### EXTRACT
Actually, Derek.... That rack is sort of for sale. I keep suggesting turning it into a pumilio rack, but my partners aren't as nerdy about frogs as I am.  

You should buy it! I'll drive it out to your house and help you set it up.  Perfect for a pumilio nerd like yourself. 


Dan


----------



## fieldnstream (Sep 11, 2009)

Are the Phyllomedusa tads tomopterna or hypochondrialis?


----------



## Derek Benson (Feb 19, 2004)

I'll show you a pum rack


----------



## SmallScaleDan (Nov 16, 2008)

hypochondrialis


----------



## Derek Benson (Feb 19, 2004)

Are the tanks drilled? I see you have a misting system on there as well.


----------



## froggie4queen (Apr 9, 2007)

Really enjoyed your thread.
Gorgeous frogs and tanks.
I've got a pair of BYHs..just waiting for some action!

rosie


----------



## SmallScaleDan (Nov 16, 2008)

Yes. All of them are drilled and have spray nozzles. I have all the equipment to hook them up and get them running...other than the pump itself. I'm keeping it for my other systems.  

Dan


----------



## sarasmiles (Sep 5, 2012)

Great pics!


----------



## soulis (Sep 7, 2012)

you are just another example of how this can been an amazing hobbie.. nice very nice


----------
######
### EXTRACTED MATERIAL
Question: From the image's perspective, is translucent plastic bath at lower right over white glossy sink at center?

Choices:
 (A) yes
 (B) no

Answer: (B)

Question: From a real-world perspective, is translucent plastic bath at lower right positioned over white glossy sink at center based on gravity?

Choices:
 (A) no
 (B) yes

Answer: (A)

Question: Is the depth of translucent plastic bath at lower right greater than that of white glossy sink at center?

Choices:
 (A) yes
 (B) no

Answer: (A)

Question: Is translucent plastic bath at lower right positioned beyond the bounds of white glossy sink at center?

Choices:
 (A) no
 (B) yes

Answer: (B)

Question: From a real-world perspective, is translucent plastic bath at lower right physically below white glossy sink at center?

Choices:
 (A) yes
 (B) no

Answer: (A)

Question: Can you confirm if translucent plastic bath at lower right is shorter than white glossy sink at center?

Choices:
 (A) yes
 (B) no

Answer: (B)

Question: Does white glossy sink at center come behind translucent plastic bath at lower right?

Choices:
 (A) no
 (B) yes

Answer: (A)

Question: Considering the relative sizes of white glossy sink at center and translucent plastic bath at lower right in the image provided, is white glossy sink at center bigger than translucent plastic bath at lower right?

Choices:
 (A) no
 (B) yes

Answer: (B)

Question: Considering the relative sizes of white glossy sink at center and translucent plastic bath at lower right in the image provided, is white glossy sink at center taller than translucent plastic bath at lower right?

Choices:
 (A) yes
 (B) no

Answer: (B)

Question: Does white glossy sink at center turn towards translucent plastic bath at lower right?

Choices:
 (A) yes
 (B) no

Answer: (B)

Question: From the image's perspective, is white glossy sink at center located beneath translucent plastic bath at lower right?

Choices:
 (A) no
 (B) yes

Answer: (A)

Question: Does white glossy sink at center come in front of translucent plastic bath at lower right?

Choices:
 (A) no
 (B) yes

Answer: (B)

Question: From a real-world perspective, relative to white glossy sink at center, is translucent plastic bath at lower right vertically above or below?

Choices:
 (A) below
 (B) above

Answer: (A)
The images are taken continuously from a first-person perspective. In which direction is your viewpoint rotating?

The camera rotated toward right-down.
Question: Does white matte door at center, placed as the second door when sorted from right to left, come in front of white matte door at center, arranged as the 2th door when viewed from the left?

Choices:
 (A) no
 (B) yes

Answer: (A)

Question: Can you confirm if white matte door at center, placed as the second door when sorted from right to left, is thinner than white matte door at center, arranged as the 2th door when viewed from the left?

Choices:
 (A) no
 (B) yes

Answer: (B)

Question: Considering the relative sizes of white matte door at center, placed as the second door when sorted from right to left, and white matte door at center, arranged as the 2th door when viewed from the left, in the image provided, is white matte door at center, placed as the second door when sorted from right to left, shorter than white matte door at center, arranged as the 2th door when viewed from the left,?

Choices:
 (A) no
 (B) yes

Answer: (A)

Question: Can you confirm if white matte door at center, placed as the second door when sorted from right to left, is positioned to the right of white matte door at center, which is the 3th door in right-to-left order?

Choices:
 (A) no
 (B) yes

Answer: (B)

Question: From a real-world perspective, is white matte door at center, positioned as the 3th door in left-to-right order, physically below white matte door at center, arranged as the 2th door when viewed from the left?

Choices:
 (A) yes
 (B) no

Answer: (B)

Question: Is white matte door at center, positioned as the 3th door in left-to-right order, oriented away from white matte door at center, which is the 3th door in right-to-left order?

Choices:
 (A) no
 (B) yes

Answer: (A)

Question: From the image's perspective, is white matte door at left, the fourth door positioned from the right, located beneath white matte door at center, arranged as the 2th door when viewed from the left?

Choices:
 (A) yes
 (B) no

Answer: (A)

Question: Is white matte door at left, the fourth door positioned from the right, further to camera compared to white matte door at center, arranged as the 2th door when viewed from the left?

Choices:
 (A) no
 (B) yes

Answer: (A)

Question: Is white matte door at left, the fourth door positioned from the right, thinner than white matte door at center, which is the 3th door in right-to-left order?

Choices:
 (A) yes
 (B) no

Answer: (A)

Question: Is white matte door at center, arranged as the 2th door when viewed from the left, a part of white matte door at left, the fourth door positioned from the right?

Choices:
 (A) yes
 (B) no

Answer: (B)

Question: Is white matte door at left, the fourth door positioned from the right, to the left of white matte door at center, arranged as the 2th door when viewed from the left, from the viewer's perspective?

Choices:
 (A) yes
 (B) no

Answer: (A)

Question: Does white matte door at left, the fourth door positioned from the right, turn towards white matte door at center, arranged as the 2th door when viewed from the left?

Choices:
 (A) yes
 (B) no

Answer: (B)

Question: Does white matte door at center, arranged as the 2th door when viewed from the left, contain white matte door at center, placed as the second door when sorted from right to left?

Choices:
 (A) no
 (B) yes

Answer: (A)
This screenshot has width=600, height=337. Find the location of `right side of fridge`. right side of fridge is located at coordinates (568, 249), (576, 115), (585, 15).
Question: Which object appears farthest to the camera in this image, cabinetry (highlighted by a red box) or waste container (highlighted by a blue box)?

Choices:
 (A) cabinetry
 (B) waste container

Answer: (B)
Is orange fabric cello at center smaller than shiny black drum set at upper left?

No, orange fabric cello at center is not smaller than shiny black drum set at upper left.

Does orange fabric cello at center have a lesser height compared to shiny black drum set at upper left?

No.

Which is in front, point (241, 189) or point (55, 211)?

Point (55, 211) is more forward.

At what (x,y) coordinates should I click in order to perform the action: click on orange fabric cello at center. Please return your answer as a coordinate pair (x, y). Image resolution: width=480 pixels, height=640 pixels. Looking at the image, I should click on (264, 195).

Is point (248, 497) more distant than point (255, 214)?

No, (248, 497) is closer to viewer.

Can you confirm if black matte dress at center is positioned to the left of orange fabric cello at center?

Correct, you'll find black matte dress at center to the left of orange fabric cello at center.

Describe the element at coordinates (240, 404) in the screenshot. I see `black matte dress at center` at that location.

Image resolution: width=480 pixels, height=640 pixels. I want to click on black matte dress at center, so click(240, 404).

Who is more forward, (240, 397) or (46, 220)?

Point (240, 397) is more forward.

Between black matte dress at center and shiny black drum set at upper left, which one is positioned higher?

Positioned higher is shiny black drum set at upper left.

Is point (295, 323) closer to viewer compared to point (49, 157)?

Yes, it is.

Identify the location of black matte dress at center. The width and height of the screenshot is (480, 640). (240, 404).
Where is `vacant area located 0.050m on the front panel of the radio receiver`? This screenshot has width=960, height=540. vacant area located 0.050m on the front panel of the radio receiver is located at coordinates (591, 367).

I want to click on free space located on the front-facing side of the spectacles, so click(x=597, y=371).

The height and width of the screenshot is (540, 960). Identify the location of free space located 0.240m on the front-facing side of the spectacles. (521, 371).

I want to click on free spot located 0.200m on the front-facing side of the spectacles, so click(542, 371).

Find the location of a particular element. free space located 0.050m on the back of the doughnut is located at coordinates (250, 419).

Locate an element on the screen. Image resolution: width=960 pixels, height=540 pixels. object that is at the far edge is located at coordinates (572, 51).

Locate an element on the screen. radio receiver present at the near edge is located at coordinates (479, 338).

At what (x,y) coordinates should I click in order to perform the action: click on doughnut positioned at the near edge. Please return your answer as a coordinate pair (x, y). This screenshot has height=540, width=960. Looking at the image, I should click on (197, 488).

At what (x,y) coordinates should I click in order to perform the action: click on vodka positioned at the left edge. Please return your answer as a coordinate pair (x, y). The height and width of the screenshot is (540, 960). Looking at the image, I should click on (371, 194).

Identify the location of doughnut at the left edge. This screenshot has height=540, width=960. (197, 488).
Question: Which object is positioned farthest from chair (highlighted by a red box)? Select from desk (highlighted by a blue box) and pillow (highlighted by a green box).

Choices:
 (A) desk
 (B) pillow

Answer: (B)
######
*DIRECTIONS FOR THIS TASK*
Reproduce the part of the frog rack forum thread above that starts at "You should buy" and ends at "(Sep 11, 2009)".

*RESPONSE FOR THIS EXERCISE*
You should buy it! I'll drive it out to your house and help you set it up.  Perfect for a pumilio nerd like yourself. 


Dan


----------



## fieldnstream (Sep 11, 2009)